Stored data entries
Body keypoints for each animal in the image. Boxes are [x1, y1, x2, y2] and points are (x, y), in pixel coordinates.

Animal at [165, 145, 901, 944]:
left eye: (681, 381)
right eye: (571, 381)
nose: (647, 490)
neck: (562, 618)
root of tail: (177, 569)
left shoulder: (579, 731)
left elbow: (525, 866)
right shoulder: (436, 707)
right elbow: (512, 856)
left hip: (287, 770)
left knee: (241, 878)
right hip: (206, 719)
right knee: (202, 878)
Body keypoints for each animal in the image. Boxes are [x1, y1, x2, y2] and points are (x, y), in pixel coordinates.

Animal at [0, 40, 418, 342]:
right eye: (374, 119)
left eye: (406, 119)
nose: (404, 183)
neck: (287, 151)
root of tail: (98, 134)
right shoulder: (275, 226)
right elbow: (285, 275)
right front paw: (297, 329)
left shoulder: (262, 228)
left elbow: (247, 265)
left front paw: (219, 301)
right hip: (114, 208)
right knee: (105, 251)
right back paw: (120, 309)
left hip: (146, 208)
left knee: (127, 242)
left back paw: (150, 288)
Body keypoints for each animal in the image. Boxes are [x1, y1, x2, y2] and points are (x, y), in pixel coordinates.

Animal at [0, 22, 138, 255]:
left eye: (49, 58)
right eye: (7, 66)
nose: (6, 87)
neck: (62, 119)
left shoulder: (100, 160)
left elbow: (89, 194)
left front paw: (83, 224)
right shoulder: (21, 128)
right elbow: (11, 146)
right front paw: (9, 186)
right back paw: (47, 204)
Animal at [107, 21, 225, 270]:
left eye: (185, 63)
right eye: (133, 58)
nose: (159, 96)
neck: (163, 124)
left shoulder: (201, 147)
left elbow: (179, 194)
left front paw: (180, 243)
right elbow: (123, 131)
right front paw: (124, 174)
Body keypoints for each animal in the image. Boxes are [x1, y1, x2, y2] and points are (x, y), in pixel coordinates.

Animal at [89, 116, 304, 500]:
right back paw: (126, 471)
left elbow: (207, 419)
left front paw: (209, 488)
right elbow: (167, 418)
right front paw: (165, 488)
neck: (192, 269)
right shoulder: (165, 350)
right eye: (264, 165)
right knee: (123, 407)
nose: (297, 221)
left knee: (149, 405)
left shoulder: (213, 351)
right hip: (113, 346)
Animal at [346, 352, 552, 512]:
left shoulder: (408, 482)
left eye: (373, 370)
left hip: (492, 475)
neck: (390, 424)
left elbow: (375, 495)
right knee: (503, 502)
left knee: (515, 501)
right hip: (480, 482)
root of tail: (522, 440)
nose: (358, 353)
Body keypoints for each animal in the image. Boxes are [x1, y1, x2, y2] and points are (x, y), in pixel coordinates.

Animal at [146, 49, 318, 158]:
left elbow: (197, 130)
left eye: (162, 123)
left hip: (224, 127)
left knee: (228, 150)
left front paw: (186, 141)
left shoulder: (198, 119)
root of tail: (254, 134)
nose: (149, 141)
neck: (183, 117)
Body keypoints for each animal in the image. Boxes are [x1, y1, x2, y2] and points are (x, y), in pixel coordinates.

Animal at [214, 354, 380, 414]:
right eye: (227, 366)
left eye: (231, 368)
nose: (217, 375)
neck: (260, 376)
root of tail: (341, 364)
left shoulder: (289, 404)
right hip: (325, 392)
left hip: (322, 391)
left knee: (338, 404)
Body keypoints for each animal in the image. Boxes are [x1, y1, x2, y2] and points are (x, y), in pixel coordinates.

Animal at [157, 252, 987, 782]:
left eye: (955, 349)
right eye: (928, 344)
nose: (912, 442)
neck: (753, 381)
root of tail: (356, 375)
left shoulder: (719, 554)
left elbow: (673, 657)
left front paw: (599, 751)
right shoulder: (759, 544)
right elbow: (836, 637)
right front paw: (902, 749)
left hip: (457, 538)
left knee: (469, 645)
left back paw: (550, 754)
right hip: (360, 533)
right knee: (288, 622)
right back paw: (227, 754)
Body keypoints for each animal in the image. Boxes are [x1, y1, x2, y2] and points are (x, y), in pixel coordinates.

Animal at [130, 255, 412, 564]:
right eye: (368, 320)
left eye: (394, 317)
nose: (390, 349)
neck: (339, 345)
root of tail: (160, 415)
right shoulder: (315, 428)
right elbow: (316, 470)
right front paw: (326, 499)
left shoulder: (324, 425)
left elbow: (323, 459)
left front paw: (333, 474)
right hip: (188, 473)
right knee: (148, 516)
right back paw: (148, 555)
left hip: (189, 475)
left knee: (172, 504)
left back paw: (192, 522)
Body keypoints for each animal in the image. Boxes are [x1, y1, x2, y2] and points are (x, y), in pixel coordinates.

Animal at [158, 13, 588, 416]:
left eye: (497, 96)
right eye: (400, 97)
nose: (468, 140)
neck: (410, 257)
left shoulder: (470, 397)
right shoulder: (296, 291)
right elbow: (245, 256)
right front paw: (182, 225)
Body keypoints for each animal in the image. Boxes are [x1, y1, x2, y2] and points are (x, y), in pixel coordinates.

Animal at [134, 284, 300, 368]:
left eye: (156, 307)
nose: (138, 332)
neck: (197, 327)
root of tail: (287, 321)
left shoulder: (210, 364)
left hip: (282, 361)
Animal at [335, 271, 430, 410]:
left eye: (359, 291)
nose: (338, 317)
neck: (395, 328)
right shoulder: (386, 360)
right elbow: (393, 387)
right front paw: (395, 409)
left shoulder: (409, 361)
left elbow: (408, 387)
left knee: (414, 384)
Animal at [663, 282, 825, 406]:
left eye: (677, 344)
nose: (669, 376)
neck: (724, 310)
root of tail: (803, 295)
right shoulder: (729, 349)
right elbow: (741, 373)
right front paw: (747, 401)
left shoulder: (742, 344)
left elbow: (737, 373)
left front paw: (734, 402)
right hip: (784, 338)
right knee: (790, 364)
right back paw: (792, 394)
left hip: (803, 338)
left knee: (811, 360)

* Task statement
Go through the entries above and report every line in which the word "tail" appears.

* Output of the exercise
root of tail: (177, 569)
root of tail: (98, 134)
root of tail: (522, 440)
root of tail: (254, 134)
root of tail: (341, 364)
root of tail: (356, 375)
root of tail: (160, 415)
root of tail: (287, 321)
root of tail: (803, 295)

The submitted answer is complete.